YOUR ASSIGNMENT → Please retype all of the records below word for word, leaving out any pictures.

RECORDS TO USE section start

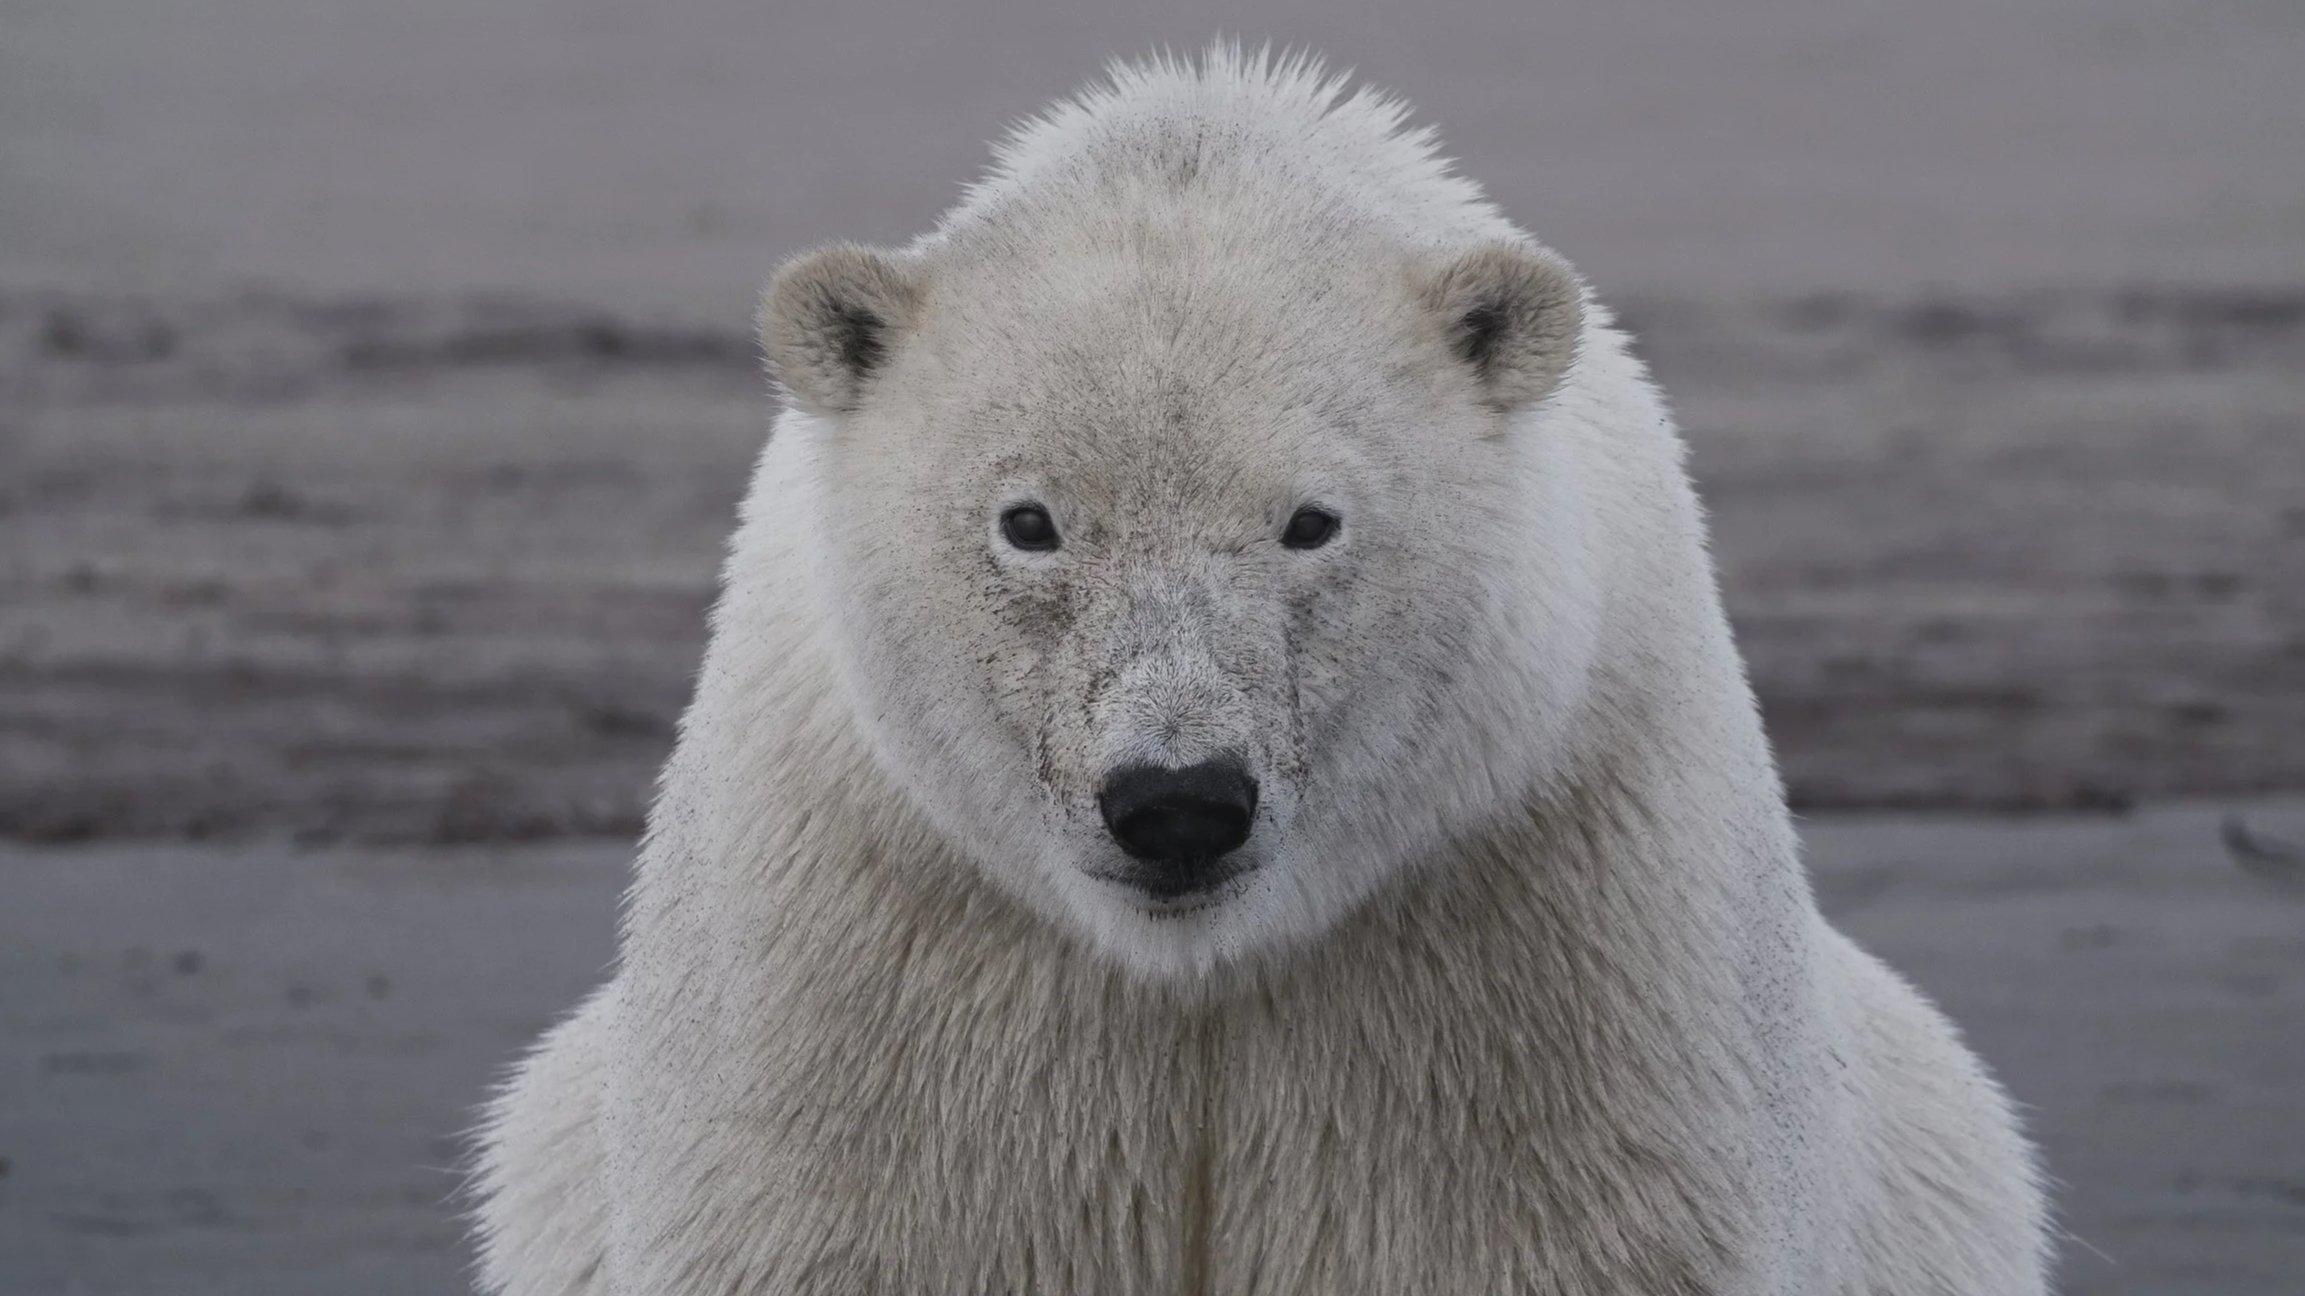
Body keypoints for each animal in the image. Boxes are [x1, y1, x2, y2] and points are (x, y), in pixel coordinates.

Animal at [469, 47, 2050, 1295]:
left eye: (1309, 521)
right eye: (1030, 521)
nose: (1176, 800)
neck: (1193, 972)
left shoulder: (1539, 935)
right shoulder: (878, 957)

RECORDS TO USE section end

OUTPUT OF THE TASK →
Body keypoints for each animal in the image. Boxes are [x1, y1, x2, y2] and points are (x, y), in pixel coordinates.

Animal at [469, 47, 2050, 1295]:
left eye: (1309, 521)
right eye: (1030, 521)
nose: (1176, 800)
neck: (1193, 972)
left shoulder: (1539, 935)
right shoulder: (878, 957)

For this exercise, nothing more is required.